Ian Cheng’s Bad Corgi is a world away from the mindfulness apps which it lives next to in the Health & Fitness section. You play a a shepherding dog, who is, infuriatingly, near impossible to control. You lose points every time it goes the wrong way, charges into sheep or destroys a bush. This happens very often, as do things completely beyond your control: as soon as you think you’ve got the hang of it, a giant exploding trash-bag destroys everything you’ve made. Even giving up loses you points. It’s not calming: it’s an accurate encapsulation of life’s troubles and irritations. But this, Cheng says, exactly is the point.

When I heard that you made a mindfulness app, I expected a nice, relaxing, trouble-free experience, but it’s not. It’s frustrating, violent, and failure-ridden. Why did you decide to make Bad Corgi so damned hard?

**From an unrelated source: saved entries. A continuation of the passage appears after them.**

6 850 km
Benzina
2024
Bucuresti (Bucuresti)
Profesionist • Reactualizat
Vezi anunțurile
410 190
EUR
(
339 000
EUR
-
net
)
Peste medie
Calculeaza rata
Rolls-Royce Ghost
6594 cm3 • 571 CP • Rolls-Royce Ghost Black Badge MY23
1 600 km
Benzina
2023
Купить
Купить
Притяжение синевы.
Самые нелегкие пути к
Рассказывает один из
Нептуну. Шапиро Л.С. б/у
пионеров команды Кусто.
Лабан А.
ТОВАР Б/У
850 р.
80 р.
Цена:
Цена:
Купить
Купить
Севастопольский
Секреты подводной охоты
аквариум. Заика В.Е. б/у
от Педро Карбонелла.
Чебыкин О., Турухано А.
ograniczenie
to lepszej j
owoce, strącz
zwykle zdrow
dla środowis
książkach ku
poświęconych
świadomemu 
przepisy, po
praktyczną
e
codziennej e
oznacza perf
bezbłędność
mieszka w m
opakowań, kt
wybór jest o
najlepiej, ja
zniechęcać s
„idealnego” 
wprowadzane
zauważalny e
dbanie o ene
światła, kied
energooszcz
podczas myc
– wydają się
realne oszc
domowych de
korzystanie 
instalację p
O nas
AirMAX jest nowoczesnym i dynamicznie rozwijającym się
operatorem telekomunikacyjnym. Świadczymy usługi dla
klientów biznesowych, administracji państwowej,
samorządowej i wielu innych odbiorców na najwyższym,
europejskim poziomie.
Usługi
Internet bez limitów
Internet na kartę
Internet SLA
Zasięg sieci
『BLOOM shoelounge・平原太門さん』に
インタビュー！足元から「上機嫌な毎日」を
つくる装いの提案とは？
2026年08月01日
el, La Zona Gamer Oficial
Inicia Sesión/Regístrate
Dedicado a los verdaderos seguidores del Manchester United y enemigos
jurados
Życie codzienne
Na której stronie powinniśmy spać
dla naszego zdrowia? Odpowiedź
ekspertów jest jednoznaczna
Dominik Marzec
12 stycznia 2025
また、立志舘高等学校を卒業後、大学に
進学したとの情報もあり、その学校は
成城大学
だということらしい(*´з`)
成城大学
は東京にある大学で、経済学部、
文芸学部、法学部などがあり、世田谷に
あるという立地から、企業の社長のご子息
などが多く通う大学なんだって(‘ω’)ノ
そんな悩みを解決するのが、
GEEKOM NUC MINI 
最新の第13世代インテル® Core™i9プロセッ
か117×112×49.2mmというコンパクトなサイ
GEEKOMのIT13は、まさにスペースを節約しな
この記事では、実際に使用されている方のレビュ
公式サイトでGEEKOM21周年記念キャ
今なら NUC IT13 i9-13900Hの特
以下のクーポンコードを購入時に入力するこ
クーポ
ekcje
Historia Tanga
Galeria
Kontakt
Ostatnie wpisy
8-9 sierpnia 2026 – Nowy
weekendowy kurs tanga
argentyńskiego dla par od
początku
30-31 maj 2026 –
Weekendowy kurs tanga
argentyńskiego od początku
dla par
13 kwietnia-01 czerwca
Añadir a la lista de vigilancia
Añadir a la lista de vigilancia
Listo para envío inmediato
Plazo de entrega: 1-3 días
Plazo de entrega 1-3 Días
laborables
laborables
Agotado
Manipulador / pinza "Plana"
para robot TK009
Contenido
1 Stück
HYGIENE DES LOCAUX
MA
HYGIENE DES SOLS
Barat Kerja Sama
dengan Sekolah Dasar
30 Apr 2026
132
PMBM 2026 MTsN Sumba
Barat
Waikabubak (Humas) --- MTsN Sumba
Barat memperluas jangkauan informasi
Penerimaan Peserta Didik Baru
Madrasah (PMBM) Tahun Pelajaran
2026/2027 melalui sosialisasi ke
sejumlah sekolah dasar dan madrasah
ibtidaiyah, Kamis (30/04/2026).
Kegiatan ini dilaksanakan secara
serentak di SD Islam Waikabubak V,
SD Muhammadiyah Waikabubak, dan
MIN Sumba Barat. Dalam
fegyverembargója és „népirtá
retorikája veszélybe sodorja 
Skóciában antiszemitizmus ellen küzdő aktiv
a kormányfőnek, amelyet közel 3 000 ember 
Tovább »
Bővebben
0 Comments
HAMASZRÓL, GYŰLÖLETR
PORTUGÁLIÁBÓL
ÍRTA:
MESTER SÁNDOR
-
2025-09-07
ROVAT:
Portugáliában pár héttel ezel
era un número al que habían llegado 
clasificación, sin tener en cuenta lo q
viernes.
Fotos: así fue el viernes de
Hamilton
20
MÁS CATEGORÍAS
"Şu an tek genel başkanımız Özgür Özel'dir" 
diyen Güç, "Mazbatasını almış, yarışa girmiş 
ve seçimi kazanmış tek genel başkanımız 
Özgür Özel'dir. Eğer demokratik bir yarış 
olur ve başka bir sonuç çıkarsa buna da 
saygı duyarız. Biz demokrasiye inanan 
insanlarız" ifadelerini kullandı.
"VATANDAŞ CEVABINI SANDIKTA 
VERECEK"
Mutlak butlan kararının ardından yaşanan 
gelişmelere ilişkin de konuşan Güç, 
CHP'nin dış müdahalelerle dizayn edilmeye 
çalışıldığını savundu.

Ian Cheng: I wanted to make something that was as frustrating (and rewarding) as real pet ownership.

You’re assailed from all sides, you have barely any control over yourself, and matter what you do, you lose points, even if you given up. Ian Cheng, is this a metaphor for contemporary existence?

On a software level, the aspiration for Bad Corgi is to be an app that can fully metabolize bugs, user frustration, bad reviews and negative feedback, incomplete features, and turn the stress hell of publicly launching software into an ongoing source of energy. The Russian Belgian chemist Ilya Prigogine talks about dissipative structure – how even though the overall tendency of the universe is to become more chaotic and random, some systems in nature are able to absorb, benefit from, and dissipate entropy. Bad Corgi is an attempt to make an app that can judo “bad” (and good) energy as food for its ongoing evolution.

“The industrialization of mindfulness has led to a fast-food results-oriented take on mindfulness, namely its beneficial side-effect of calm bliss. But true mindfulness is about training the mind to view the joyful, pleasurable, happy stuff of reality alongside the painful, stressful, horrible stuff.” – Ian Cheng

Mindfulness tends to be aim for warm-blue-ocean levels of calm. What do you think that such an emphasis on the need for a blissful mind misses out?

The industrialization of mindfulness has led to a fast-food results-oriented take on mindfulness, namely its beneficial side-effect of calm bliss. But true mindfulness is about training the mind to view the joyful pleasurable happy stuff of reality alongside the painful stressful horrible stuff of reality from a distance that accepts both of these ends of the experience spectrum, with neither end being more or less valuable than the other. Calm bliss is really a side effect of this accepting perspective.

How do you think Bad Corgi helps people achieve that?

Bad Corgi will definitely not help people achieve bliss!

There’s a fascinating place where digital technologies are being built to actively enable relaxation. It’s like mindfulness and mediation are becoming algorithmically super-sized. Are you critical of this move – or do you think it’s generally A Good Thing?

It’s great that we are becoming more aware of our own uncertainty and feelings of restlessness that come with being alive today. On the other hand, I feel it is important to not get caught up in relaxation as a means to hide from change.

Why do you think it’s so necessary?

As human beings we have an emotional and cognitive limit to how frequently we can break out of our habits and routines, unravel our life scripts, and adapt to a changing world. We’re naturally invested in our own set of lens because they gotten us this far. Mindfulness is a way to safely practice looking at our stresses and anxieties outside the lens in a more unfiltered way. Perhaps in practicing this, we can step outside of our lens, or even be in a more confident position to let our lens break.

Is it possible to actually relax online today?

Yes, if you visit the same websites or follow a static number of people.

How about off-line?

Yes!

Has it ever been?

Change probably came slower to people in the past. I imagine it was more relaxing in general but also much more painful when your life got stuck. In those moments, there was less recourse to tools for coping and metabolizing change.